■ Data records
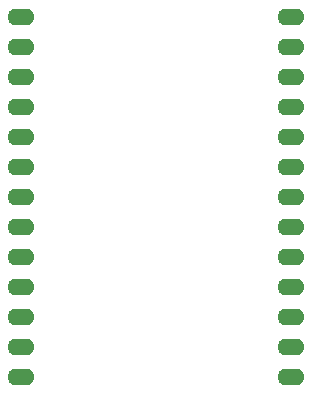
<source format=gbr>
%TF.GenerationSoftware,KiCad,Pcbnew,8.0.3*%
%TF.CreationDate,2024-08-23T11:34:52-06:00*%
%TF.ProjectId,MP3,4d50332e-6b69-4636-9164-5f7063625858,rev?*%
%TF.SameCoordinates,Original*%
%TF.FileFunction,Paste,Top*%
%TF.FilePolarity,Positive*%
%FSLAX46Y46*%
G04 Gerber Fmt 4.6, Leading zero omitted, Abs format (unit mm)*
G04 Created by KiCad (PCBNEW 8.0.3) date 2024-08-23 11:34:52*
%MOMM*%
%LPD*%
G01*
G04 APERTURE LIST*
%ADD10O,2.286000X1.400000*%
G04 APERTURE END LIST*
D10*
%TO.C,U1*%
X162548123Y-129783800D03*
X162548123Y-132323800D03*
X162548123Y-106923800D03*
X162548123Y-127243800D03*
X162548123Y-119623800D03*
X185408123Y-134863800D03*
X162548123Y-137403800D03*
X185408123Y-132323800D03*
X162548123Y-134863800D03*
X162548123Y-124703800D03*
X162548123Y-122163800D03*
X162548123Y-117083800D03*
X162548123Y-112003800D03*
X162548123Y-109463800D03*
X162548123Y-114543800D03*
X185408123Y-124703800D03*
X185408123Y-127243800D03*
X185408123Y-129783800D03*
X185408123Y-119623800D03*
X185408123Y-122163800D03*
X185408123Y-114543800D03*
X185408123Y-117083800D03*
X185408123Y-112003800D03*
X185408123Y-137403800D03*
X185408123Y-109463800D03*
X185408123Y-106923800D03*
%TD*%
M02*

</source>
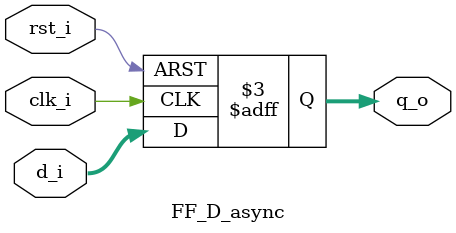
<source format=sv>
`timescale 1ns / 1ps

module FF_D_async #(parameter WIDTH = 4)
  	(
        input clk_i,
        input rst_i,
        input [WIDTH-1:0] d_i,
        
        output reg [WIDTH-1:0] q_o
    );

  always @(posedge clk_i or negedge rst_i)
        if (!rst_i) begin
            q_o <= 'hF;
        end

        else begin
            q_o <= d_i;
        end

    endmodule    
</source>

■ Aim of the exercise
Among the lines of the material, find those that hold the word "input" and copy them.

■ Response area
        input clk_i,
        input rst_i,
        input [WIDTH-1:0] d_i,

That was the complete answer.